‘Public sexual harassment’ could be made new criminal offence

Floral tributes left at Clapham Common bandstand for Sarah Everard  (Getty Images)
Floral tributes left at Clapham Common bandstand for Sarah Everard (Getty Images)

Public sexual harassment could become a criminal offence under new plans drawn up in the wake of the murder of Sarah Everard, according to reports.

The proposals are set to be announced next week, according to The Daily Telegraph, after a review commissioned by the government in an effort to tackle misogyny and prevent men’s behaviour escalating towards sexual offences and murder.

But Whitehall source told the newspaper that the Law Commission would reject calls to make misogyny a hate crime.

They said: “The Law Commission is not going to class misogyny as a hate crime because it would be ineffective and, in some cases, counterproductive.

“But it will call for a public sexual harassment offence, which doesn’t currently exist.

“It thinks this fits with other work the government is doing on criminalising intimate image abuse and will be more productive and better in protecting women.”
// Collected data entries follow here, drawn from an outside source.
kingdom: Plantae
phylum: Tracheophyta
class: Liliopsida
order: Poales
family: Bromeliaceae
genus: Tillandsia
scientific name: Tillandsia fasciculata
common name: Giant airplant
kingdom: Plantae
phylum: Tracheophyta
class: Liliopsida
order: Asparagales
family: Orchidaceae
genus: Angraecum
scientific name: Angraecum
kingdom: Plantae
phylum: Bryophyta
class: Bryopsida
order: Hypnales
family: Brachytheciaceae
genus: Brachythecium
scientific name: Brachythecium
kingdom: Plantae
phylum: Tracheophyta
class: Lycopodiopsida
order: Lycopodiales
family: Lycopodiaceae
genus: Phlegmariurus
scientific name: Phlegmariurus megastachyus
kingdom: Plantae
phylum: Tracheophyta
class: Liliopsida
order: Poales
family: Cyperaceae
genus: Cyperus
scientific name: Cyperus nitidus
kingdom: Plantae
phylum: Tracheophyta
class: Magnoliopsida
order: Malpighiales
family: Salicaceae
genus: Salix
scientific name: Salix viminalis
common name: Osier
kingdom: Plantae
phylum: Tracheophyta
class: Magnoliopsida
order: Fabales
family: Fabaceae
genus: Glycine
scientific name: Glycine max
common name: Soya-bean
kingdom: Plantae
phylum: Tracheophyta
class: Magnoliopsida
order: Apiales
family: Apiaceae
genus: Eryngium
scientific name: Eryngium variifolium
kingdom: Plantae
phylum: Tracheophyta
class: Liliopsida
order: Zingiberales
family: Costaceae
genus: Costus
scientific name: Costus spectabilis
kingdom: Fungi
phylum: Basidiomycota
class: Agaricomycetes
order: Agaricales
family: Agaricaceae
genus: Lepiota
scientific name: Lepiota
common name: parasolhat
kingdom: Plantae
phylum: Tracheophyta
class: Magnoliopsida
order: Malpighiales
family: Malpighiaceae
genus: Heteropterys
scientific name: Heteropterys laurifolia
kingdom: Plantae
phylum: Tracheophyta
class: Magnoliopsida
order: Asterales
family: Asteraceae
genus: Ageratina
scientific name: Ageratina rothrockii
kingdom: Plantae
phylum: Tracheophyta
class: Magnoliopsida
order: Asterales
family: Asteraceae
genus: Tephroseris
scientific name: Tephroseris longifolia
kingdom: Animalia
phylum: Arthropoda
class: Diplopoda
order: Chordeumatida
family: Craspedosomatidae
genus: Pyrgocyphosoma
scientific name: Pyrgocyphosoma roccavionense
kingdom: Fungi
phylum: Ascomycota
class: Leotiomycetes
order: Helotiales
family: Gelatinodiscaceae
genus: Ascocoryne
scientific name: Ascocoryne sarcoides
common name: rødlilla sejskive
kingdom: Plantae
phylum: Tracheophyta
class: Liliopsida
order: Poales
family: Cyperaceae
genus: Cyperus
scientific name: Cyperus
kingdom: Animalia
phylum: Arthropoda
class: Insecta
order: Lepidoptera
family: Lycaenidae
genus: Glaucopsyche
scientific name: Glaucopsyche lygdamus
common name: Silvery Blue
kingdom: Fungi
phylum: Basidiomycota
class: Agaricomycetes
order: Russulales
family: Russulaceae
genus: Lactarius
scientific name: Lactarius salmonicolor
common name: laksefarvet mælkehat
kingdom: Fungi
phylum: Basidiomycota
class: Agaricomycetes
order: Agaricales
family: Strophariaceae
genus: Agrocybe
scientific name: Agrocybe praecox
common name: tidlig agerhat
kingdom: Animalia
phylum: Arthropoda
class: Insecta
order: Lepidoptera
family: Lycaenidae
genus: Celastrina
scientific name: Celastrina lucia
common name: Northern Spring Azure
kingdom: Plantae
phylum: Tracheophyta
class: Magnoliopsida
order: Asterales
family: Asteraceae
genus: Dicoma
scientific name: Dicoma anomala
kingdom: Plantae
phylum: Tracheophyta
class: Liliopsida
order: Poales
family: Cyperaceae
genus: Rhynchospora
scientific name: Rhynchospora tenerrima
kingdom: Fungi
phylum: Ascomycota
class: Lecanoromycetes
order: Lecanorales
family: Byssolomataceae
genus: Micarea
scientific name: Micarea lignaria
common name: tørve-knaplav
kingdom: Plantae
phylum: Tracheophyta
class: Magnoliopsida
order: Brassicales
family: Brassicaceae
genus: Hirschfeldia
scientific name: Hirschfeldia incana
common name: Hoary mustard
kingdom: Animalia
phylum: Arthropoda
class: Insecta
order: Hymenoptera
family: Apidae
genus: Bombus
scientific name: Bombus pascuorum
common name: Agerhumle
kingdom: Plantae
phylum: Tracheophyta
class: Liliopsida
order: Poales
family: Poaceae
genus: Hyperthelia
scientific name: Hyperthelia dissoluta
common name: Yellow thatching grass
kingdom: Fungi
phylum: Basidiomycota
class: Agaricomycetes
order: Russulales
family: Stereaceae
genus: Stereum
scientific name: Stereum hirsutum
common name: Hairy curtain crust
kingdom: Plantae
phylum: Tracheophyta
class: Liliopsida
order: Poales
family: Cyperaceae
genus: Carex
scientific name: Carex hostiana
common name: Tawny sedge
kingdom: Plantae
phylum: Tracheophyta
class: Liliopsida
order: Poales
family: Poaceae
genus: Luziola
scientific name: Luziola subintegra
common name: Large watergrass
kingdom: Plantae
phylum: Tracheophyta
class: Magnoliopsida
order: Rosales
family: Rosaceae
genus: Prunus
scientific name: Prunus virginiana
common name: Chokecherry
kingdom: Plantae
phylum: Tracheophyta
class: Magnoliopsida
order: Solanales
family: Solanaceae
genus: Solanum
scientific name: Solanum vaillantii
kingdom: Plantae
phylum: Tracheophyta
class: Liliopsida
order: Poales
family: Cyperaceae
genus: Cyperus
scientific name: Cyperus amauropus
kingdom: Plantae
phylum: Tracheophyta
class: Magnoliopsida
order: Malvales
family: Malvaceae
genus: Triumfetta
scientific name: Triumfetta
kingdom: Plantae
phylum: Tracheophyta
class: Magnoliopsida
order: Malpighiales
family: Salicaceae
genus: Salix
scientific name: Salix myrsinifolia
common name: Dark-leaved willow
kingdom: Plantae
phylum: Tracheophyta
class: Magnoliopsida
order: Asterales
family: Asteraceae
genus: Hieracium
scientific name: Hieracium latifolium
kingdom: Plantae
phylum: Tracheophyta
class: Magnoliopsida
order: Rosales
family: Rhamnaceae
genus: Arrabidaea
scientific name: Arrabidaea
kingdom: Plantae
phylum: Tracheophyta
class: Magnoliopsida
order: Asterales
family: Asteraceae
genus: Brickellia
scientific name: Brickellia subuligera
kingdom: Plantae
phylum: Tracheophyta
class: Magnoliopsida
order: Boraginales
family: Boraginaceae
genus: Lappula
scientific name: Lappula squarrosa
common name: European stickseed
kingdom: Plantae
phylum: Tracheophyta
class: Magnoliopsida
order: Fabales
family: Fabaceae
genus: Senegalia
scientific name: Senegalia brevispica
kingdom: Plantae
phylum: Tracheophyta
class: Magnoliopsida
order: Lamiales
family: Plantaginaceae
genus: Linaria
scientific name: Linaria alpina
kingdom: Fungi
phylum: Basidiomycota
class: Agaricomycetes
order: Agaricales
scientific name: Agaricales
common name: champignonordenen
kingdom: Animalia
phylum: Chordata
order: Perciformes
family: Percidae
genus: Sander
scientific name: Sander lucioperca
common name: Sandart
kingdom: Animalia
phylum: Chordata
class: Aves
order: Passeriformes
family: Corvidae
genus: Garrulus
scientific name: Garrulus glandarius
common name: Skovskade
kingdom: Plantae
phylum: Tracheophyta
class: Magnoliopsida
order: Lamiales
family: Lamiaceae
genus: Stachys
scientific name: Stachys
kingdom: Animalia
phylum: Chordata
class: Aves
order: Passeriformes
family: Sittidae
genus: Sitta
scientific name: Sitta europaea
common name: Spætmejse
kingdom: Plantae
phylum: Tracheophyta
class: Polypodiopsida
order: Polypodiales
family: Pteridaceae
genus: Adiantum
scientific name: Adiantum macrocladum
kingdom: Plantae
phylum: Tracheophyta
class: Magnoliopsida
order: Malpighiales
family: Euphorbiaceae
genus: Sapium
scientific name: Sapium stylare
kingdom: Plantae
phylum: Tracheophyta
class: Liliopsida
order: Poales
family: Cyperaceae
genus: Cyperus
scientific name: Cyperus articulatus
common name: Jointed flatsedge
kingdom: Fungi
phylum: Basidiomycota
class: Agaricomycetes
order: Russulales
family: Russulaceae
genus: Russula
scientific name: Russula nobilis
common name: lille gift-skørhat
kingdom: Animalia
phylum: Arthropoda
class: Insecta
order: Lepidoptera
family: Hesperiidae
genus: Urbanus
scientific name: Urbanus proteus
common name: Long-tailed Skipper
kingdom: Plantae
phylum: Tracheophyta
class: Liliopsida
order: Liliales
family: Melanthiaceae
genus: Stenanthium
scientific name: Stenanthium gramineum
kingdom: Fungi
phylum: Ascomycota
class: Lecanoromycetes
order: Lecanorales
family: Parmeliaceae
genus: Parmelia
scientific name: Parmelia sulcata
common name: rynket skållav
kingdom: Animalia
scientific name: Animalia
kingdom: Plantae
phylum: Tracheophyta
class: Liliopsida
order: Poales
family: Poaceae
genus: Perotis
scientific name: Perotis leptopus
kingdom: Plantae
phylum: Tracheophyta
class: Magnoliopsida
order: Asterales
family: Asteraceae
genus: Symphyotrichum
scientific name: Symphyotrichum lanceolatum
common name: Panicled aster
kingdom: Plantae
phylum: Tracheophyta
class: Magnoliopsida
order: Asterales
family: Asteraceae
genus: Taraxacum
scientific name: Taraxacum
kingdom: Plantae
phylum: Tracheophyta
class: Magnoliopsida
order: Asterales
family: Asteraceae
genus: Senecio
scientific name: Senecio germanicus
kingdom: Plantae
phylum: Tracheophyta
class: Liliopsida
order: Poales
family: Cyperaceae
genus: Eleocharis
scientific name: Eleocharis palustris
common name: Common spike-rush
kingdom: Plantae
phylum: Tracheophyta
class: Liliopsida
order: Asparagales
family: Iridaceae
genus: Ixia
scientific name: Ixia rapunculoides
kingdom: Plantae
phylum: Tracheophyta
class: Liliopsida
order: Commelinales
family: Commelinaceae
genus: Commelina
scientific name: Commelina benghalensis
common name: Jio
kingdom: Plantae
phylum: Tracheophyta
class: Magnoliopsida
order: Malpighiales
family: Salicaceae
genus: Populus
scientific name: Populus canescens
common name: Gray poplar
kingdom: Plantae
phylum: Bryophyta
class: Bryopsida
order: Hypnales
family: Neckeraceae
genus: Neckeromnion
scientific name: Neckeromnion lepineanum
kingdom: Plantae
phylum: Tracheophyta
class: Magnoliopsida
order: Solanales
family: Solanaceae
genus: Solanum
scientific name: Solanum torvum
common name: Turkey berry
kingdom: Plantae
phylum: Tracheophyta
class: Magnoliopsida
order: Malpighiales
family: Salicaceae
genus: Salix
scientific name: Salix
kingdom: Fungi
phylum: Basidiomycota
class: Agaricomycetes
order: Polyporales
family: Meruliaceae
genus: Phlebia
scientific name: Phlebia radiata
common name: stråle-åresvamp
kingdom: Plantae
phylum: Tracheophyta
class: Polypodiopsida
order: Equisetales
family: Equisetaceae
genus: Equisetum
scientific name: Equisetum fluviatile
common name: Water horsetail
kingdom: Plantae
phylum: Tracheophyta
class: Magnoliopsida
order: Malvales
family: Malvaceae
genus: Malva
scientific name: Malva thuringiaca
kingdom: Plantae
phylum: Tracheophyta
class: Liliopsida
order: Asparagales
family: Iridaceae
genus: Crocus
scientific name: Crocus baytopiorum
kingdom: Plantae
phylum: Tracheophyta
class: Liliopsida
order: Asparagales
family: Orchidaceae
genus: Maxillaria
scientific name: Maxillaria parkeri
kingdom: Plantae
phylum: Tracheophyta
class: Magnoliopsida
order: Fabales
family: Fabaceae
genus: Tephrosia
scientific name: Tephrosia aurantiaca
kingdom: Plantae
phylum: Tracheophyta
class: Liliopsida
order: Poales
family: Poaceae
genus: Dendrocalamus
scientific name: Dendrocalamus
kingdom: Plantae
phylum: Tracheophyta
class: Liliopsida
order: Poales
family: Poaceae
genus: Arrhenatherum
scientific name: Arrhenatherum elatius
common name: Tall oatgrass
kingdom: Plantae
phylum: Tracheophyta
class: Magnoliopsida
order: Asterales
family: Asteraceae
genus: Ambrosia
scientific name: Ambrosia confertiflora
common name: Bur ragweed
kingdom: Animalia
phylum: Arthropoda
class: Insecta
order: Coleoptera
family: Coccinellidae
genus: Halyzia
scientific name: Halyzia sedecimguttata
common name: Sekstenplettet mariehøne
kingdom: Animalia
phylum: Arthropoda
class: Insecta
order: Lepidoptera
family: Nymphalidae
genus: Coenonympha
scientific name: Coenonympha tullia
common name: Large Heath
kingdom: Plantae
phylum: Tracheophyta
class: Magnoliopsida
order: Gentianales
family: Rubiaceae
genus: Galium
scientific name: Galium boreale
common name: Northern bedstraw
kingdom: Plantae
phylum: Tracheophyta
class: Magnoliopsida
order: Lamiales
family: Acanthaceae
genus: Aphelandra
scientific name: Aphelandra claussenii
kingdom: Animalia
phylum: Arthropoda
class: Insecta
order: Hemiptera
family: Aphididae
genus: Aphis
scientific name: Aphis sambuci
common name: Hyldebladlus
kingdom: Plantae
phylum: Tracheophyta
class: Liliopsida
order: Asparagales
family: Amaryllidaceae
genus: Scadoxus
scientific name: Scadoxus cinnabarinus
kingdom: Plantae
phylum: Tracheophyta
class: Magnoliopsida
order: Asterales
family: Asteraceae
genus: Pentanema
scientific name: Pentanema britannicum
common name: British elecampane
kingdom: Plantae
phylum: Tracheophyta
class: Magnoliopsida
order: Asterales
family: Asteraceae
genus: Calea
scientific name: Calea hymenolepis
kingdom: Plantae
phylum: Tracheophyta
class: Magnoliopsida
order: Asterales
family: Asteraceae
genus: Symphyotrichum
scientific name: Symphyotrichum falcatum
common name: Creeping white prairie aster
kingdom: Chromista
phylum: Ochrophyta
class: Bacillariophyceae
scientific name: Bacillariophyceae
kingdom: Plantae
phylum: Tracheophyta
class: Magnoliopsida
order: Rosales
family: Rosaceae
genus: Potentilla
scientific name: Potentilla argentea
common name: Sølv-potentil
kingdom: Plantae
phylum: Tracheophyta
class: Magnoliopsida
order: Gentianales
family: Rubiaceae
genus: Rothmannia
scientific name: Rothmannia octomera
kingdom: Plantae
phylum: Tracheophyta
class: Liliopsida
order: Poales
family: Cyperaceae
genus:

It comes after senior police officers backed making misogyny a hate crime last month.

Calls for the change have been growing since Everard’s murder by police officer Wayne Couzens sparked scrutiny of “epidemic” levels of violence against women and girls.

But Boris Johnson, the prime minister, had refused to back the move in October, saying officers should “prosecute people for crimes that we have on the statute book”.

“If you simply widen the scope of what you ask the police to do you’ll just increase the problem,” he said.